_Your task_
Retype the text on tobacco and alcohol outlets in Scotland's neighborhoods in full, with no changes to its wording.

New research published this week in BMC Public Health by the CRESH team, and colleagues in Global Public Health, has found that Scotland’s most deprived neighbourhoods have the highest availability of both tobacco and alcohol outlets. The average density of tobacco outlets rises from 50 per 10,000 population in the least income deprived areas to 100 per 10,000 in the most deprived areas. For alcohol outlets licensed to sell alcohol for consumption off the premises the figures were 25 per 10,000 in the least income deprived areas rising to 53 per 10,000 in the most income deprived areas.
Our previous work looking at the availability of alcohol and tobacco found that:
- neighbourhoods with higher availability of alcohol outlets have higher alcohol-related deaths and hospitalisations;
- teenagers living in neighbourhoods with higher availability of tobacco are more likely to be regular smokers, or even to have experimented with smoking;
- adults in these neighbourhoods have both a higher chance of being a smoker and a lower chance of giving up smoking.

_Dataset extract_
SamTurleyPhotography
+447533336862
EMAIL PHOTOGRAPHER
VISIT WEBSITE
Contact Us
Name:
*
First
--
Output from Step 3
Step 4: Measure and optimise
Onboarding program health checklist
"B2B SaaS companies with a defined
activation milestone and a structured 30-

_Task answer_
New research published this week in BMC Public Health by the CRESH team, and colleagues in Global Public Health, has found that Scotland’s most deprived neighbourhoods have the highest availability of both tobacco and alcohol outlets. The average density of tobacco outlets rises from 50 per 10,000 population in the least income deprived areas to 100 per 10,000 in the most deprived areas. For alcohol outlets licensed to sell alcohol for consumption off the premises the figures were 25 per 10,000 in the least income deprived areas rising to 53 per 10,000 in the most income deprived areas.
Our previous work looking at the availability of alcohol and tobacco found that:
- neighbourhoods with higher availability of alcohol outlets have higher alcohol-related deaths and hospitalisations;
- teenagers living in neighbourhoods with higher availability of tobacco are more likely to be regular smokers, or even to have experimented with smoking;
- adults in these neighbourhoods have both a higher chance of being a smoker and a lower chance of giving up smoking.